The governor of Diepreye Alamieyeseigha was arrested in 2005 in London on money laundering charges in connection with his $3.2 million of ill-gotten wealth that the Metropolitan Police said it found in cash and bank accounts. He jumped bail and escaped back to Nigeria. Having fallen out with his political masters Alamieyeseigha was impeached and eventually jailed two years into his second and final term as governor. 

Jonathan automatically took over as governor. 

When the 2007 Nigerian elections were nearing Umaru Yar’Adua was nominated to lead the PDP into the elections and he needed to be partnered with someone from the Niger Delta. 

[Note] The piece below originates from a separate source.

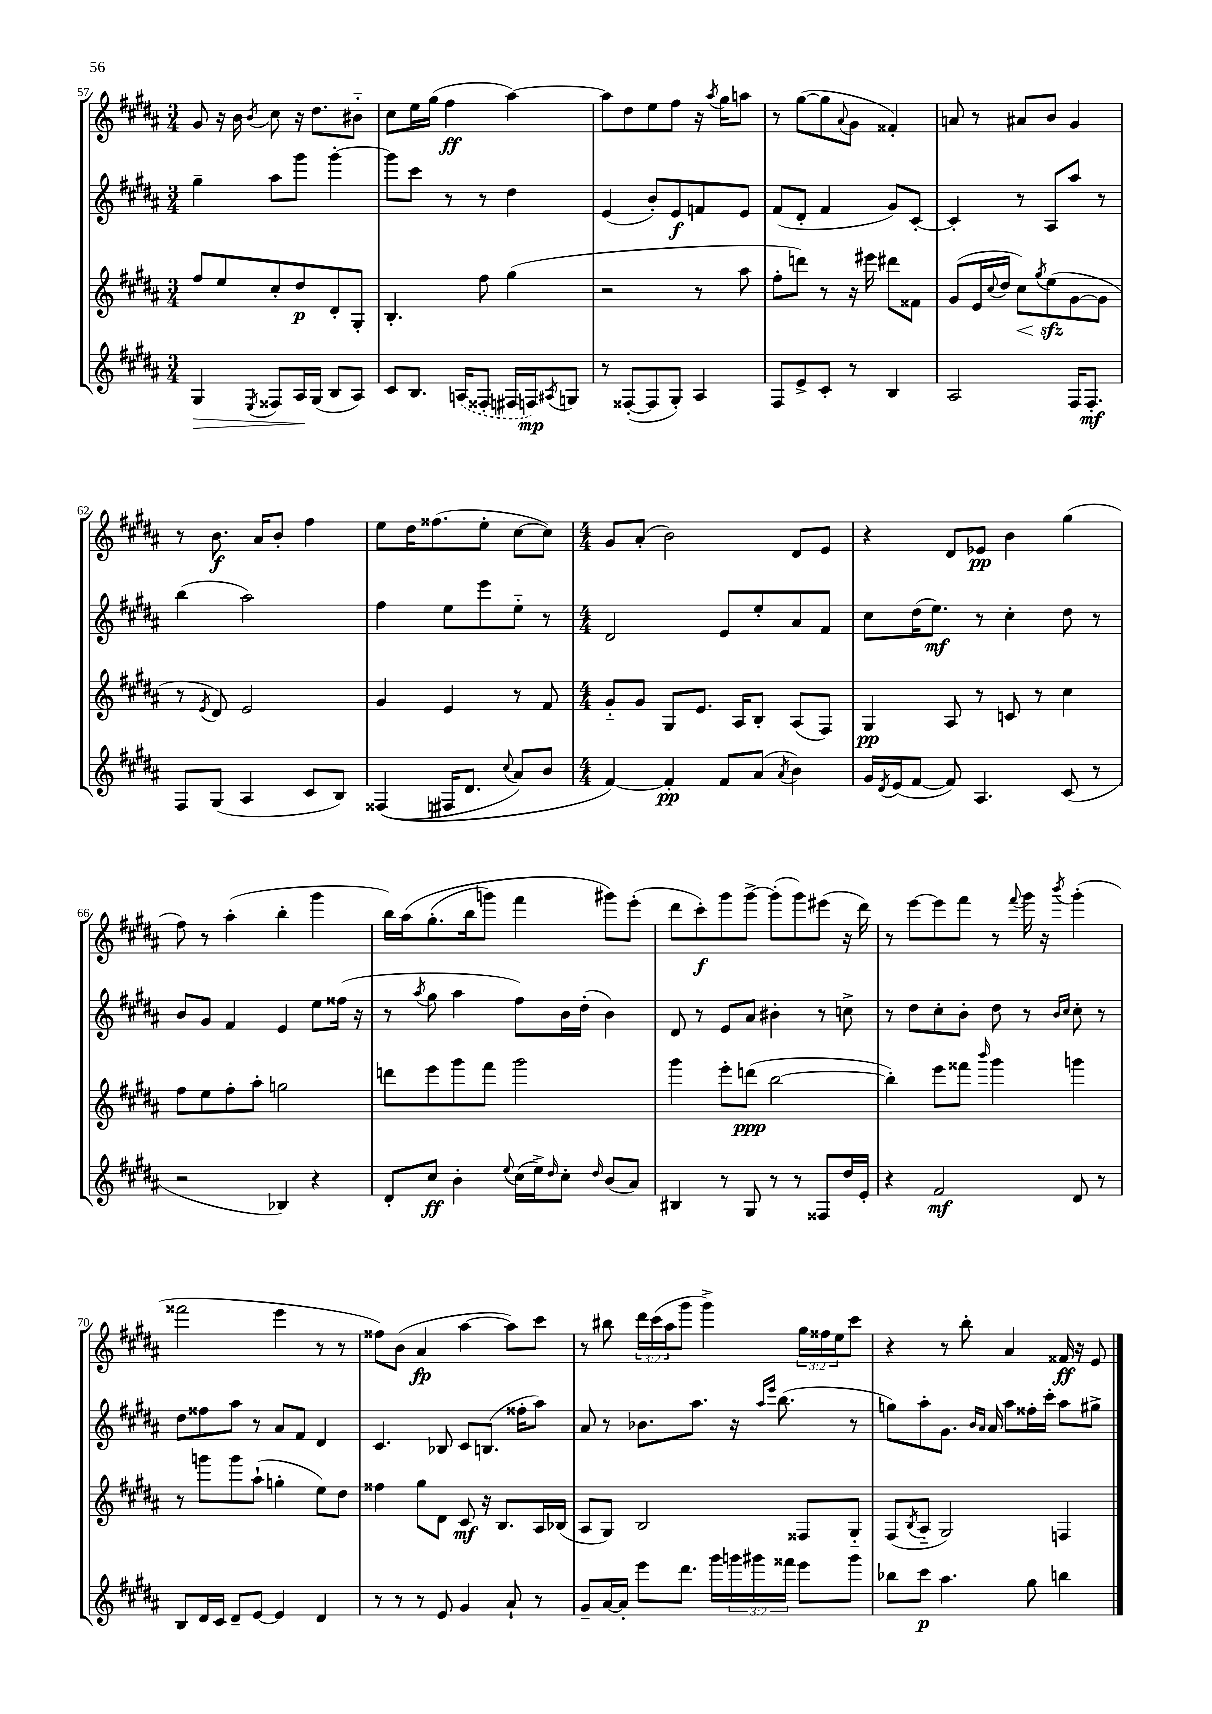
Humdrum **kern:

According to Quarts, the oil province was restive with “the newly formed Movement for the Emancipation of the Niger Delta (MEND) was destabilizing the font of the patronage system.”

Jonathan – a political sprat – fitted the bill because other candidates were so mired in corruption that their selection would be the end of the campaign. Jonathan became the vice president after the 2007 elections which were deemed by observers as the most fraudulent in Nigeria’s short democratic dispensation.

When President Yar’Adua, a Muslim northerner, became ill midway through his term in 2009 and died in 2010, Jonathan inherited the top job. In September 2010, he declared his intention to stand in the 2011 presidential election. In the PDP’s January 2011 primaries, Jonathan was elected to be the party’s candidate for the presidency and went ahead to be victorious in the country’s presidential election, held on April 16, 2011. He won about 59 percent of the vote.

In April 2015, Jonathan who was seeking re-election was defeated by former military dictator Muhammadu Buhari.